### [Passage shown]
——————————

Juanele

Personal information
- Full name: Juan Castaño Quirós
- Date of birth: 10 April 1971 (age 54)
- Place of birth: Gijón, Spain
- Height: 1.75 m (5 ft 9 in)
- Position(s): Forward

Youth career
- Veriña

Senior career*
- Years: Team / Apps / (Gls)
- 1989–1991: Sporting Gijón B / 65 / (14)
- 1991–1994: Sporting Gijón / 91 / (18)
- 1994–1999: Tenerife / 151 / (27)
- 1999–2004: Zaragoza / 130 / (19)
- 2004–2005: Terrassa / 16 / (1)
- 2005–2006: Avilés / 2 / (0)
- 2006–2007: Camocha
- 2007: Roces / 11 / (0)
- Total:  / 466 / (79)

International career
- 1992: Spain U23 / 2 / (0)
- 1994: Spain / 5 / (2)
- 2000–2001: Asturias / 2 / (3)

= Juanele =

Spanish footballer (born 1971)

Juan Castaño Quirós (born 10 April 1971), known as Juanele, is a Spanish former professional footballer who played as a forward.

He achieved La Liga totals of 346 games and 61 goals in representation of Sporting de Gijón, Tenerife and Zaragoza, and won the Copa del Rey twice with the last of those clubs.

Juanele earned five caps for Spain, all in 1994, and appeared at the World Cup that year.

==Club career==
Born in Gijón, Asturias, Juanele started playing professionally for hometown club Sporting de Gijón, making his first-team – and La Liga – debut at the age of 20 and finishing his first season with three goals in 24 games. He became an undisputed starter the following years.

——————————

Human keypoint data
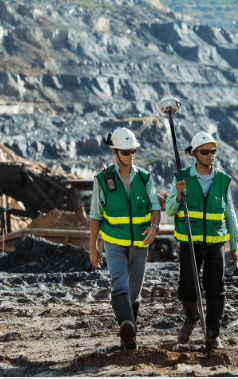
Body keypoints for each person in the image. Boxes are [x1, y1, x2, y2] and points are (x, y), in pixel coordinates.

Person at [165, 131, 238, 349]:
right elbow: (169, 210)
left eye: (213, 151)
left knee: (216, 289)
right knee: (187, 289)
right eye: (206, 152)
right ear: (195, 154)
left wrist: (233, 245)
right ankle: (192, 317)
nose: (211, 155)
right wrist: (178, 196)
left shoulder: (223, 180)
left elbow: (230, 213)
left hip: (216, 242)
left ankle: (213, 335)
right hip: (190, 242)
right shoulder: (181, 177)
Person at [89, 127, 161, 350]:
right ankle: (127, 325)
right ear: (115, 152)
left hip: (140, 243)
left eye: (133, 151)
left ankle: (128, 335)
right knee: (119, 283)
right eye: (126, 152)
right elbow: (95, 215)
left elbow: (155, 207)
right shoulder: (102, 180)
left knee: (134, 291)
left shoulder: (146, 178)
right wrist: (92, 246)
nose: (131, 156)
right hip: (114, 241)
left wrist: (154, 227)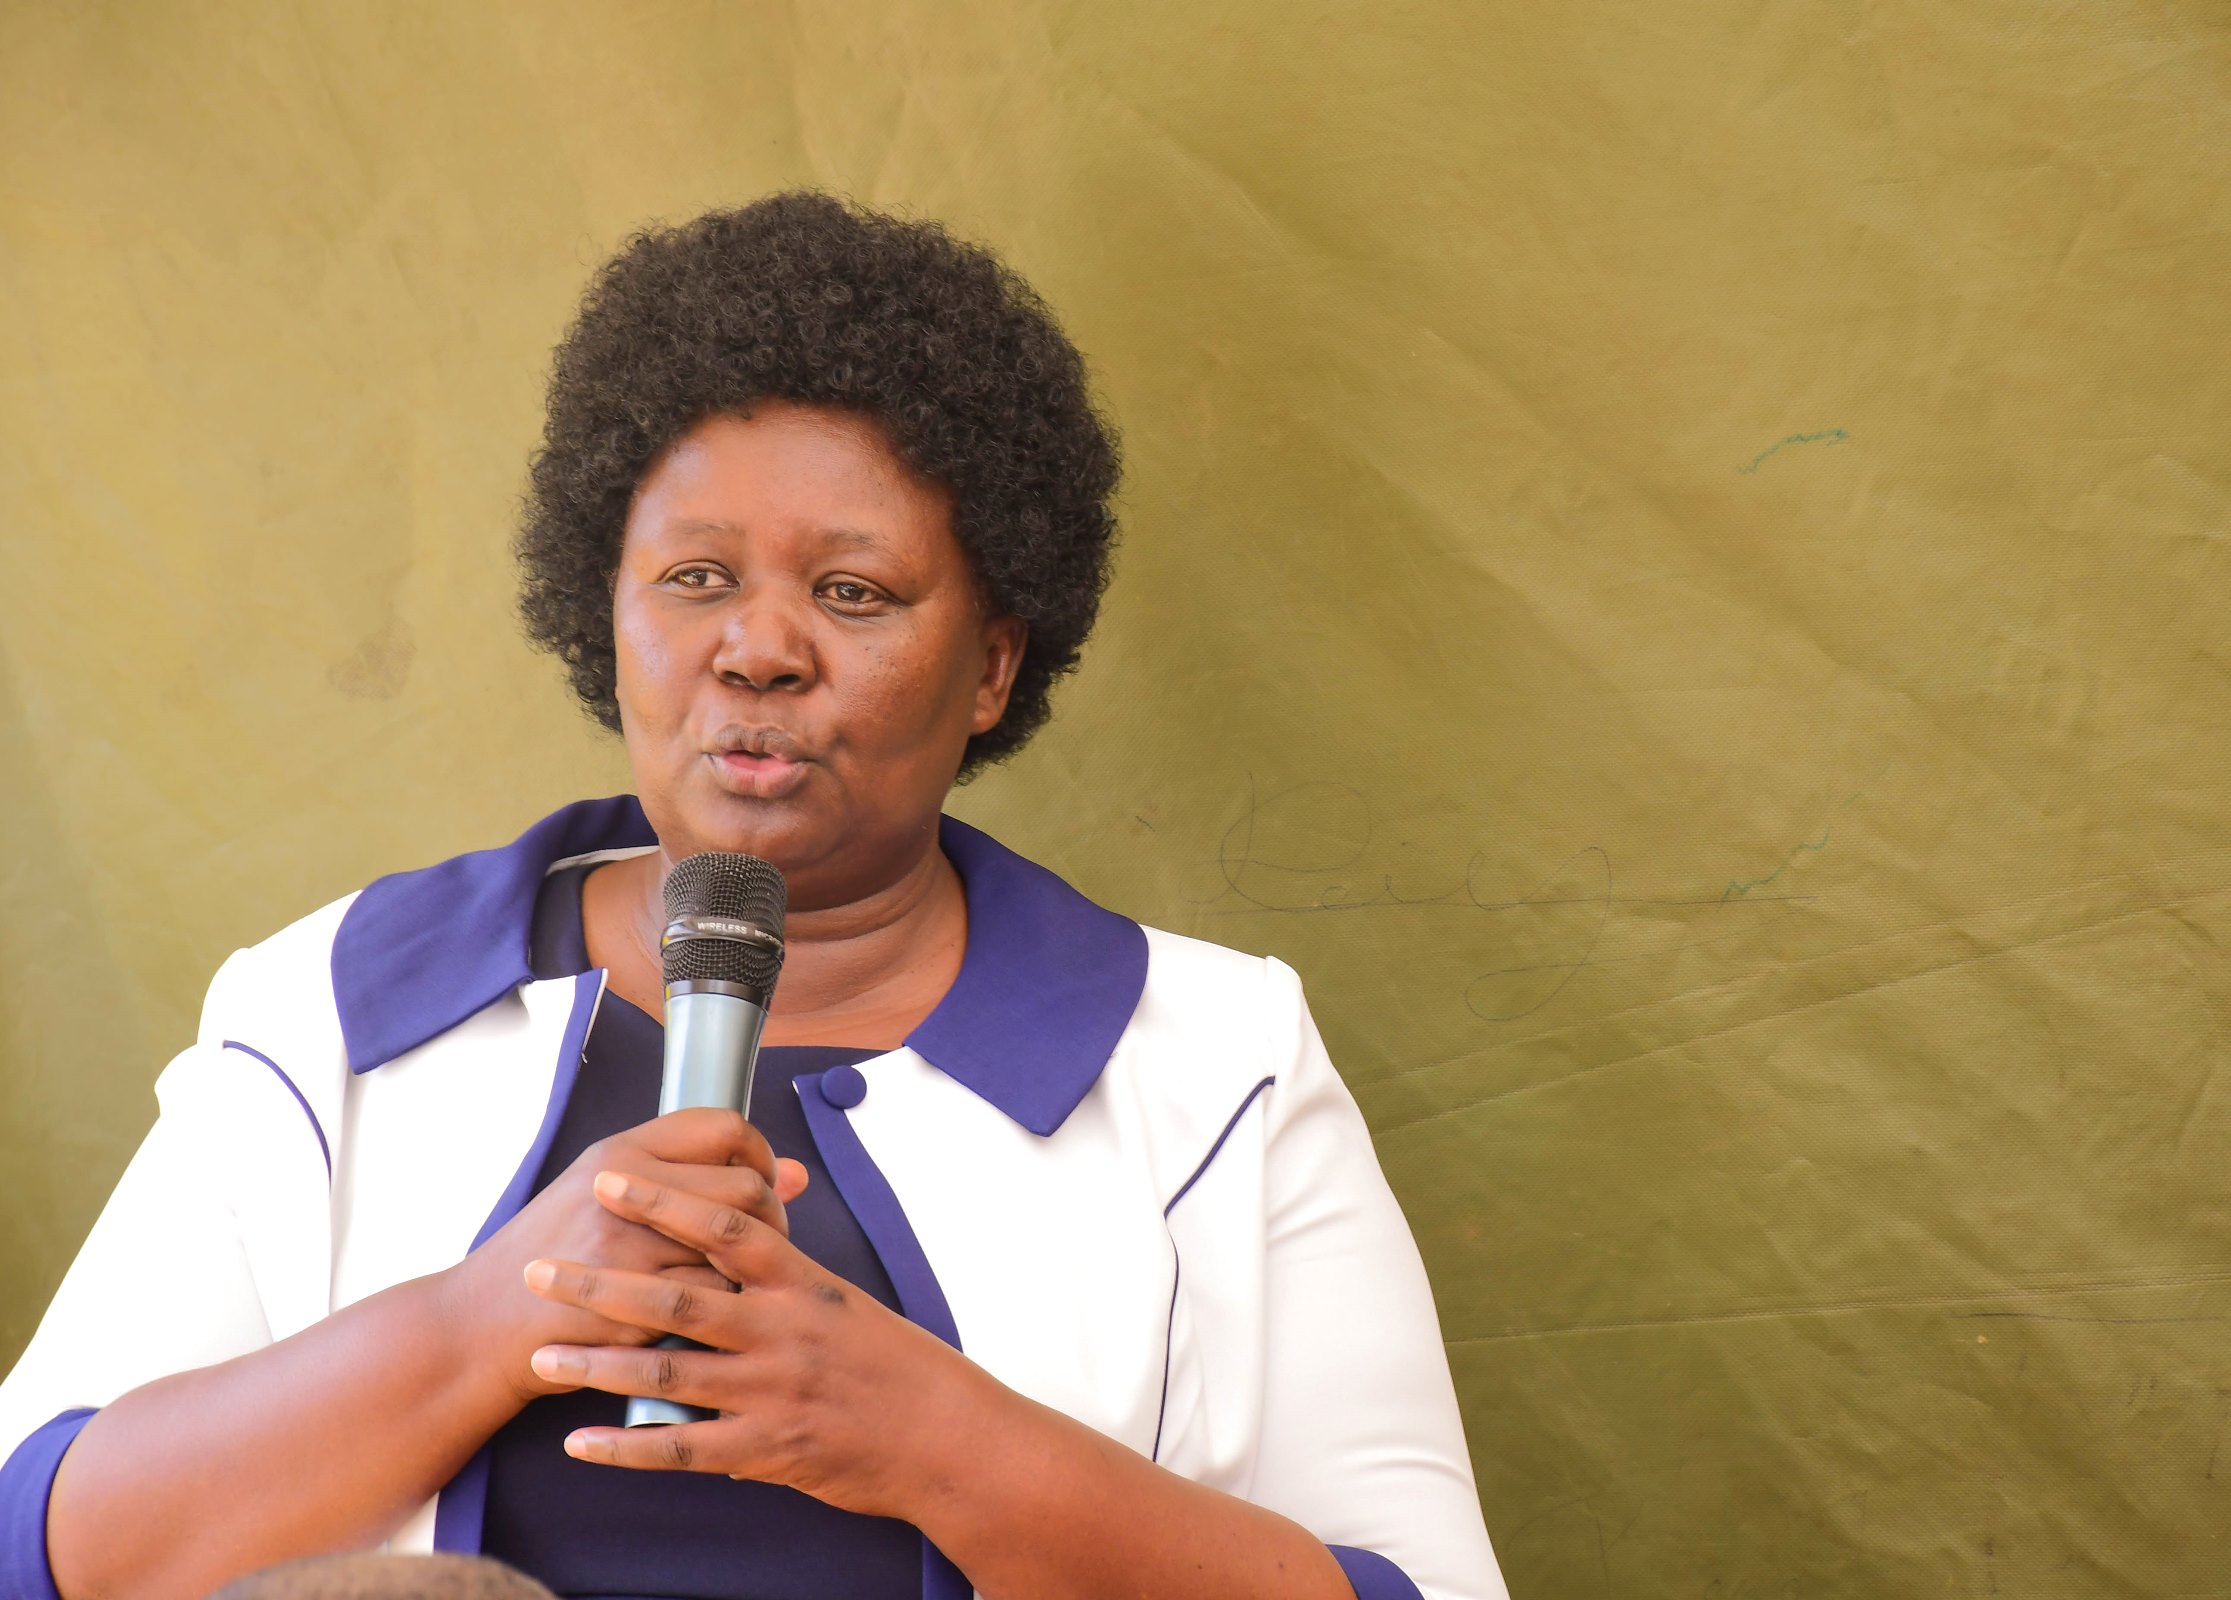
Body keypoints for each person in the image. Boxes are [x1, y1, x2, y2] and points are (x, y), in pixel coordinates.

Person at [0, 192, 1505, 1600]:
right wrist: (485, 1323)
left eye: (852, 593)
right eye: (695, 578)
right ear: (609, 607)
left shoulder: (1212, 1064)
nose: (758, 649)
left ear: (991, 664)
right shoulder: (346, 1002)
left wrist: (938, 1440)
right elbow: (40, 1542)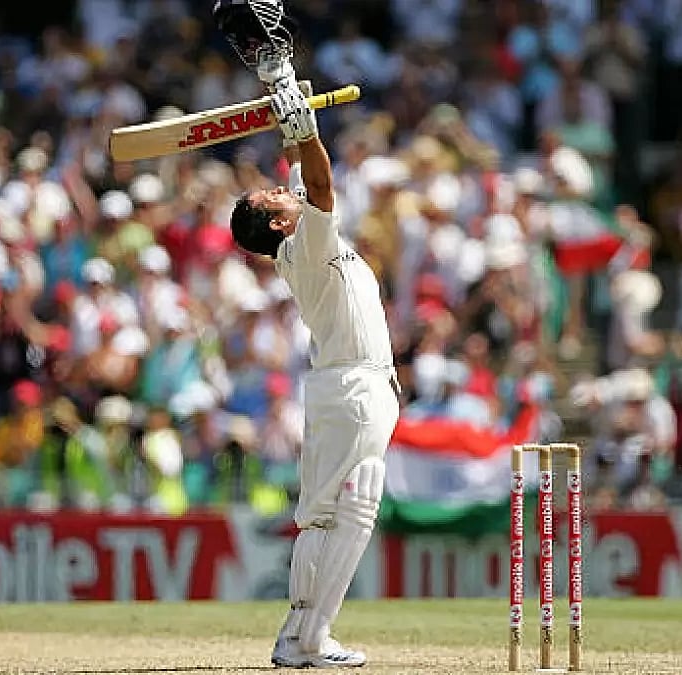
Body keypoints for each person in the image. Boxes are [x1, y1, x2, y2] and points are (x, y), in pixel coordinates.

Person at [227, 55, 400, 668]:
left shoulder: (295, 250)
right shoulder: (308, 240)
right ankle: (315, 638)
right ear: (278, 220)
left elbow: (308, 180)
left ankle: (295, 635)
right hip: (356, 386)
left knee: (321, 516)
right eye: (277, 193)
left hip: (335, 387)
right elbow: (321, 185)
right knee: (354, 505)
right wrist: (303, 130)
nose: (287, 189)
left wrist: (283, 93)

——————————

### [Assignment]
According to the Juanele article, how many caps did he earn for Spain, and in what year?

### [Response to the exercise]
Five caps, all in 1994.